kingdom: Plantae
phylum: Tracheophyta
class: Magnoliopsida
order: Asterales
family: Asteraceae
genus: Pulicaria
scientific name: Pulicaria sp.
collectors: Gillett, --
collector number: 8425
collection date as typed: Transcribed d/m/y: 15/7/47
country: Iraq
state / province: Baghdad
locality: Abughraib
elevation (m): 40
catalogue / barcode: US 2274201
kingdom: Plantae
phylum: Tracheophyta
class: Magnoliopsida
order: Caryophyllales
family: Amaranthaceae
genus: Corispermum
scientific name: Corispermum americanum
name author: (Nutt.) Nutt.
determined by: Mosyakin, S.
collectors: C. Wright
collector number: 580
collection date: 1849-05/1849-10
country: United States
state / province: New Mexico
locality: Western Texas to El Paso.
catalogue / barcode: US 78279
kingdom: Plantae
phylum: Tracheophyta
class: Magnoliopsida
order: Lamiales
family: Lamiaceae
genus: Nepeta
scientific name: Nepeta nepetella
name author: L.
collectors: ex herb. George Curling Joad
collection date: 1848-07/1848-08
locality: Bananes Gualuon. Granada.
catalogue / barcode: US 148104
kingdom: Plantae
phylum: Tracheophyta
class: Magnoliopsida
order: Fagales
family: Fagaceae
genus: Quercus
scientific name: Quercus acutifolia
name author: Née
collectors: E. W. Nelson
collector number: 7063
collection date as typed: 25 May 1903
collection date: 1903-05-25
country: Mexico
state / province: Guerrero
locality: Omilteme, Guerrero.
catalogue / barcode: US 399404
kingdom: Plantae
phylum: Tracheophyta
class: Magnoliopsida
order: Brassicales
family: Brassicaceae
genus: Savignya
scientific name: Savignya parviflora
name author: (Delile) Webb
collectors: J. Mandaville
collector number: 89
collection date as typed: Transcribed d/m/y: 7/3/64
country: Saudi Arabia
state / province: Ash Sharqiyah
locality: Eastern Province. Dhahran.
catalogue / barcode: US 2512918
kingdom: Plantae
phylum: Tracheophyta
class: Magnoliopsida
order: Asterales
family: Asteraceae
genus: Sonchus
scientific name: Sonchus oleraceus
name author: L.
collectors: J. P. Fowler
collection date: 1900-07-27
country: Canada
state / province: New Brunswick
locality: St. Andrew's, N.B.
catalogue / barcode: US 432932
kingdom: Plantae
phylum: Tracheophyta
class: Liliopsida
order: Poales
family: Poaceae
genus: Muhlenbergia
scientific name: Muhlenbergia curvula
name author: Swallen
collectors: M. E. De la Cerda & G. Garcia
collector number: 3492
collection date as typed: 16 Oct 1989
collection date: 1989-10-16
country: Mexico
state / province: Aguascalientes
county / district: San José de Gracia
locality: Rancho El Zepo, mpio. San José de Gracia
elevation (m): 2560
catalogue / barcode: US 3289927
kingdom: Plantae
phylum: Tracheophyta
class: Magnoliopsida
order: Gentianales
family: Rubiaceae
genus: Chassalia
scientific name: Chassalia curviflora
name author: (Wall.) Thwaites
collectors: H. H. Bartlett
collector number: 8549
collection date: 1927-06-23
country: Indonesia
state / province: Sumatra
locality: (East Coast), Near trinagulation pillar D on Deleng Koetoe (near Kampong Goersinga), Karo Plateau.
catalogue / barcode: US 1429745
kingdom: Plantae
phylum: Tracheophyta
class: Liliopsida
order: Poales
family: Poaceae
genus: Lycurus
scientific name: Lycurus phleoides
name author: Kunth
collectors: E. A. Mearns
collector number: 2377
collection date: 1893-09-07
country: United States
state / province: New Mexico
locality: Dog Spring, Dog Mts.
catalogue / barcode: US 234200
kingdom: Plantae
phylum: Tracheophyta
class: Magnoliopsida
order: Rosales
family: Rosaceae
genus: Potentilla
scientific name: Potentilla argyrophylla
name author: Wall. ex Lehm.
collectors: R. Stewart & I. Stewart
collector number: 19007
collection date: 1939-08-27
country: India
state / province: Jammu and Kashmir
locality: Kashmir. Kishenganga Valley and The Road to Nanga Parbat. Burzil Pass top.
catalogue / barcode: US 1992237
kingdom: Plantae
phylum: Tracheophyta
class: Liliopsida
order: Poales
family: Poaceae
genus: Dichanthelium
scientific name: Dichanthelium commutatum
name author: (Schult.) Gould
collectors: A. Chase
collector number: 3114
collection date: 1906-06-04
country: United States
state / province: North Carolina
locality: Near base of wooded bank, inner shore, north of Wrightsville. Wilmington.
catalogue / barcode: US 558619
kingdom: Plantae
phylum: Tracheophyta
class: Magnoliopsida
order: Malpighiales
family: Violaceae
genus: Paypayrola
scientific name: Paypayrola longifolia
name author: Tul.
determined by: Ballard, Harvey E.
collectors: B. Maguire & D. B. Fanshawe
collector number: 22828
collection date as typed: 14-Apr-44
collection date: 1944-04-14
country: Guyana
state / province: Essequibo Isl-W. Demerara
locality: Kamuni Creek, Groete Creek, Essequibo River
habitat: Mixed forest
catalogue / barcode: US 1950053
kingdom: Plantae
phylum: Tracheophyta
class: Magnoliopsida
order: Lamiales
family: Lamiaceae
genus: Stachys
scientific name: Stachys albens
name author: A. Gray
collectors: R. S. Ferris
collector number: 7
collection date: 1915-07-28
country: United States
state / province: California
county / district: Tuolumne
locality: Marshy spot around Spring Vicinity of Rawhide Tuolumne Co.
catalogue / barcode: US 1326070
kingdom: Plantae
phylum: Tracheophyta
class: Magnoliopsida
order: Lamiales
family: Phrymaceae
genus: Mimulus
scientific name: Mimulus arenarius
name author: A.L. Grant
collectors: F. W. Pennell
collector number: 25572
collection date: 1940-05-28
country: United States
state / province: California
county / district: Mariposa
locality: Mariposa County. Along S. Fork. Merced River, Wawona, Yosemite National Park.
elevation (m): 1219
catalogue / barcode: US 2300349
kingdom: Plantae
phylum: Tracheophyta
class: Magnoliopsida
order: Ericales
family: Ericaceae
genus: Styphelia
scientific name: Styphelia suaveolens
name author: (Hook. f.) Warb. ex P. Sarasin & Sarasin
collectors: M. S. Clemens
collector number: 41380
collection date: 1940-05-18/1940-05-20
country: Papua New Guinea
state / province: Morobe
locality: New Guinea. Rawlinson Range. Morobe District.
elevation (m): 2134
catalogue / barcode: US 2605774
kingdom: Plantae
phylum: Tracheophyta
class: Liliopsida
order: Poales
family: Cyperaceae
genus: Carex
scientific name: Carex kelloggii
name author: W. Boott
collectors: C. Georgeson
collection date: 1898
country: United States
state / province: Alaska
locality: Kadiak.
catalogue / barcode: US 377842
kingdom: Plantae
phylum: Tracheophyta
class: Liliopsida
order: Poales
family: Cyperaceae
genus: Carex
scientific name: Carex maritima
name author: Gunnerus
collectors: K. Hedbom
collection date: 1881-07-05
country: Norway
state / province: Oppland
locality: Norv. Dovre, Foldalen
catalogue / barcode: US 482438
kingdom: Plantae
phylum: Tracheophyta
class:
--------------------------------------------------
Turn the lines above into a numbered list, leaving out any blank lines.

1. kingdom: Plantae
2. phylum: Tracheophyta
3. class: Magnoliopsida
4. order: Asterales
5. family: Asteraceae
6. genus: Pulicaria
7. scientific name: Pulicaria sp.
8. collectors: Gillett, --
9. collector number: 8425
10. collection date as typed: Transcribed d/m/y: 15/7/47
11. country: Iraq
12. state / province: Baghdad
13. locality: Abughraib
14. elevation (m): 40
15. catalogue / barcode: US 2274201
16. kingdom: Plantae
17. phylum: Tracheophyta
18. class: Magnoliopsida
19. order: Caryophyllales
20. family: Amaranthaceae
21. genus: Corispermum
22. scientific name: Corispermum americanum
23. name author: (Nutt.) Nutt.
24. determined by: Mosyakin, S.
25. collectors: C. Wright
26. collector number: 580
27. collection date: 1849-05/1849-10
28. country: United States
29. state / province: New Mexico
30. locality: Western Texas to El Paso.
31. catalogue / barcode: US 78279
32. kingdom: Plantae
33. phylum: Tracheophyta
34. class: Magnoliopsida
35. order: Lamiales
36. family: Lamiaceae
37. genus: Nepeta
38. scientific name: Nepeta nepetella
39. name author: L.
40. collectors: ex herb. George Curling Joad
41. collection date: 1848-07/1848-08
42. locality: Bananes Gualuon. Granada.
43. catalogue / barcode: US 148104
44. kingdom: Plantae
45. phylum: Tracheophyta
46. class: Magnoliopsida
47. order: Fagales
48. family: Fagaceae
49. genus: Quercus
50. scientific name: Quercus acutifolia
51. name author: Née
52. collectors: E. W. Nelson
53. collector number: 7063
54. collection date as typed: 25 May 1903
55. collection date: 1903-05-25
56. country: Mexico
57. state / province: Guerrero
58. locality: Omilteme, Guerrero.
59. catalogue / barcode: US 399404
60. kingdom: Plantae
61. phylum: Tracheophyta
62. class: Magnoliopsida
63. order: Brassicales
64. family: Brassicaceae
65. genus: Savignya
66. scientific name: Savignya parviflora
67. name author: (Delile) Webb
68. collectors: J. Mandaville
69. collector number: 89
70. collection date as typed: Transcribed d/m/y: 7/3/64
71. country: Saudi Arabia
72. state / province: Ash Sharqiyah
73. locality: Eastern Province. Dhahran.
74. catalogue / barcode: US 2512918
75. kingdom: Plantae
76. phylum: Tracheophyta
77. class: Magnoliopsida
78. order: Asterales
79. family: Asteraceae
80. genus: Sonchus
81. scientific name: Sonchus oleraceus
82. name author: L.
83. collectors: J. P. Fowler
84. collection date: 1900-07-27
85. country: Canada
86. state / province: New Brunswick
87. locality: St. Andrew's, N.B.
88. catalogue / barcode: US 432932
89. kingdom: Plantae
90. phylum: Tracheophyta
91. class: Liliopsida
92. order: Poales
93. family: Poaceae
94. genus: Muhlenbergia
95. scientific name: Muhlenbergia curvula
96. name author: Swallen
97. collectors: M. E. De la Cerda & G. Garcia
98. collector number: 3492
99. collection date as typed: 16 Oct 1989
100. collection date: 1989-10-16
101. country: Mexico
102. state / province: Aguascalientes
103. county / district: San José de Gracia
104. locality: Rancho El Zepo, mpio. San José de Gracia
105. elevation (m): 2560
106. catalogue / barcode: US 3289927
107. kingdom: Plantae
108. phylum: Tracheophyta
109. class: Magnoliopsida
110. order: Gentianales
111. family: Rubiaceae
112. genus: Chassalia
113. scientific name: Chassalia curviflora
114. name author: (Wall.) Thwaites
115. collectors: H. H. Bartlett
116. collector number: 8549
117. collection date: 1927-06-23
118. country: Indonesia
119. state / province: Sumatra
120. locality: (East Coast), Near trinagulation pillar D on Deleng Koetoe (near Kampong Goersinga), Karo Plateau.
121. catalogue / barcode: US 1429745
122. kingdom: Plantae
123. phylum: Tracheophyta
124. class: Liliopsida
125. order: Poales
126. family: Poaceae
127. genus: Lycurus
128. scientific name: Lycurus phleoides
129. name author: Kunth
130. collectors: E. A. Mearns
131. collector number: 2377
132. collection date: 1893-09-07
133. country: United States
134. state / province: New Mexico
135. locality: Dog Spring, Dog Mts.
136. catalogue / barcode: US 234200
137. kingdom: Plantae
138. phylum: Tracheophyta
139. class: Magnoliopsida
140. order: Rosales
141. family: Rosaceae
142. genus: Potentilla
143. scientific name: Potentilla argyrophylla
144. name author: Wall. ex Lehm.
145. collectors: R. Stewart & I. Stewart
146. collector number: 19007
147. collection date: 1939-08-27
148. country: India
149. state / province: Jammu and Kashmir
150. locality: Kashmir. Kishenganga Valley and The Road to Nanga Parbat. Burzil Pass top.
151. catalogue / barcode: US 1992237
152. kingdom: Plantae
153. phylum: Tracheophyta
154. class: Liliopsida
155. order: Poales
156. family: Poaceae
157. genus: Dichanthelium
158. scientific name: Dichanthelium commutatum
159. name author: (Schult.) Gould
160. collectors: A. Chase
161. collector number: 3114
162. collection date: 1906-06-04
163. country: United States
164. state / province: North Carolina
165. locality: Near base of wooded bank, inner shore, north of Wrightsville. Wilmington.
166. catalogue / barcode: US 558619
167. kingdom: Plantae
168. phylum: Tracheophyta
169. class: Magnoliopsida
170. order: Malpighiales
171. family: Violaceae
172. genus: Paypayrola
173. scientific name: Paypayrola longifolia
174. name author: Tul.
175. determined by: Ballard, Harvey E.
176. collectors: B. Maguire & D. B. Fanshawe
177. collector number: 22828
178. collection date as typed: 14-Apr-44
179. collection date: 1944-04-14
180. country: Guyana
181. state / province: Essequibo Isl-W. Demerara
182. locality: Kamuni Creek, Groete Creek, Essequibo River
183. habitat: Mixed forest
184. catalogue / barcode: US 1950053
185. kingdom: Plantae
186. phylum: Tracheophyta
187. class: Magnoliopsida
188. order: Lamiales
189. family: Lamiaceae
190. genus: Stachys
191. scientific name: Stachys albens
192. name author: A. Gray
193. collectors: R. S. Ferris
194. collector number: 7
195. collection date: 1915-07-28
196. country: United States
197. state / province: California
198. county / district: Tuolumne
199. locality: Marshy spot around Spring Vicinity of Rawhide Tuolumne Co.
200. catalogue / barcode: US 1326070
201. kingdom: Plantae
202. phylum: Tracheophyta
203. class: Magnoliopsida
204. order: Lamiales
205. family: Phrymaceae
206. genus: Mimulus
207. scientific name: Mimulus arenarius
208. name author: A.L. Grant
209. collectors: F. W. Pennell
210. collector number: 25572
211. collection date: 1940-05-28
212. country: United States
213. state / province: California
214. county / district: Mariposa
215. locality: Mariposa County. Along S. Fork. Merced River, Wawona, Yosemite National Park.
216. elevation (m): 1219
217. catalogue / barcode: US 2300349
218. kingdom: Plantae
219. phylum: Tracheophyta
220. class: Magnoliopsida
221. order: Ericales
222. family: Ericaceae
223. genus: Styphelia
224. scientific name: Styphelia suaveolens
225. name author: (Hook. f.) Warb. ex P. Sarasin & Sarasin
226. collectors: M. S. Clemens
227. collector number: 41380
228. collection date: 1940-05-18/1940-05-20
229. country: Papua New Guinea
230. state / province: Morobe
231. locality: New Guinea. Rawlinson Range. Morobe District.
232. elevation (m): 2134
233. catalogue / barcode: US 2605774
234. kingdom: Plantae
235. phylum: Tracheophyta
236. class: Liliopsida
237. order: Poales
238. family: Cyperaceae
239. genus: Carex
240. scientific name: Carex kelloggii
241. name author: W. Boott
242. collectors: C. Georgeson
243. collection date: 1898
244. country: United States
245. state / province: Alaska
246. locality: Kadiak.
247. catalogue / barcode: US 377842
248. kingdom: Plantae
249. phylum: Tracheophyta
250. class: Liliopsida
251. order: Poales
252. family: Cyperaceae
253. genus: Carex
254. scientific name: Carex maritima
255. name author: Gunnerus
256. collectors: K. Hedbom
257. collection date: 1881-07-05
258. country: Norway
259. state / province: Oppland
260. locality: Norv. Dovre, Foldalen
261. catalogue / barcode: US 482438
262. kingdom: Plantae
263. phylum: Tracheophyta
264. class:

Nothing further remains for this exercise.